The tenth- and eleventh-century papal court is famous for two things, really, isn’t it? Gregorian reform and at the other extreme, corruption on a massive scale. Chris was talking about the latter, and trying to take a non-judgmental look at the systems that were operating that left this impression on our sources. Certainly, as he admitted and found many examples to prove, money was vital to political campaigning in Rome and deployed in huge amounts, while candidates for papal office or other high dignity who ran out of money also ran out of backing very quickly. This is clear in the sources and deplored by many across Europe, perhaps most noticeably John of Salisbury, who said as much in a letter to a pope, indeed, Hadrian IV, a fellow Englishman. Hadrian refused to take offence but preferred to point out how much good the money could achieve when correctly directed.

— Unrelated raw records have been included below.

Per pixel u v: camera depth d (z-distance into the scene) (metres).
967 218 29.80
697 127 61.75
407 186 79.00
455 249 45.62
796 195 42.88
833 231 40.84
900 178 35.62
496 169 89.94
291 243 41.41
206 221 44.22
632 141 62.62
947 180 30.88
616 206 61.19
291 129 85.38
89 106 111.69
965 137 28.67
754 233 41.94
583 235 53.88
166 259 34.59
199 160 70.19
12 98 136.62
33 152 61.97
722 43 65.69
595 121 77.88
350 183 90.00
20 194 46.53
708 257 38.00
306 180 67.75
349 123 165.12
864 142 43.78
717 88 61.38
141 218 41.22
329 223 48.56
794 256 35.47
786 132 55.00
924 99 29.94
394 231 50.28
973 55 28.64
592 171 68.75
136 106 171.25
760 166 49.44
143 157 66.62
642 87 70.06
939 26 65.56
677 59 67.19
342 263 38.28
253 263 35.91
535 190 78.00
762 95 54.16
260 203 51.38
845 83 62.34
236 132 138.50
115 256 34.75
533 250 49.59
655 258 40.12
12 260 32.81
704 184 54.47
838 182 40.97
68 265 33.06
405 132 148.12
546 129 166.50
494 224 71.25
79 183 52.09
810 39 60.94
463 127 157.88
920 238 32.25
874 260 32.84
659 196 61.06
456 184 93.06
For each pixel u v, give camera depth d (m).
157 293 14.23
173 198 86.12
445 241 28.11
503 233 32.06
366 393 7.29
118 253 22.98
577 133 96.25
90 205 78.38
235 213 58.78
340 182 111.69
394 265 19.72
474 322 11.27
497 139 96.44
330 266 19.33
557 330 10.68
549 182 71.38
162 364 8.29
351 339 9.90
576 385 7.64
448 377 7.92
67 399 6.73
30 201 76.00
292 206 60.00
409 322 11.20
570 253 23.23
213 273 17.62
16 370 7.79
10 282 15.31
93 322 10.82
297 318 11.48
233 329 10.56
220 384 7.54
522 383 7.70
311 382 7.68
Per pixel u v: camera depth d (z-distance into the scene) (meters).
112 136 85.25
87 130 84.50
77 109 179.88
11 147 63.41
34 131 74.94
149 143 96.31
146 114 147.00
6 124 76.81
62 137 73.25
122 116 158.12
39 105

It’s tempting just to stop the judgement there, but Chris, as an economic historian, wanted to know how this all actually worked. What he came up with for us was a picture of a medieval economy where, unusually, very little land was in play. The popes were big landowners in Rome and thereabouts but they weren’t big on an international scale; much of what they claimed was also sometimes claimed by the Empire and a great deal of it (as I’d heard from Chris before) was tied up in fairly binding leases to the nobility. On the other hand, their cash income was huge, from pilgrim gifts especially but also the rents from those leases, various other ground-rents in the city, international token payments from far-off monasteries that mounted up all together… This means that money was the primary available form of patronage. None of our sources have a problem with gifts of land in exchange for support, after all, so what’s the problem with cash? Well, it gets spent. Land is permanent, and can’t really be used up, which makes obligations pertaining to it long-term things, but not so with money. This means that people don’t stay bought; also, people don’t stay wealthy, whereas a lot of land keeps you that way rather better. That’s not available in this game, and so the players at the top of the table rotate a lot more. The result is something that our sources feel is corrupt, and which even the participants sometimes did, but which is explicable in its own terms at least, and when there are strong morals in play in our sources of course it’s very necessary to carry out this kind of enquiry.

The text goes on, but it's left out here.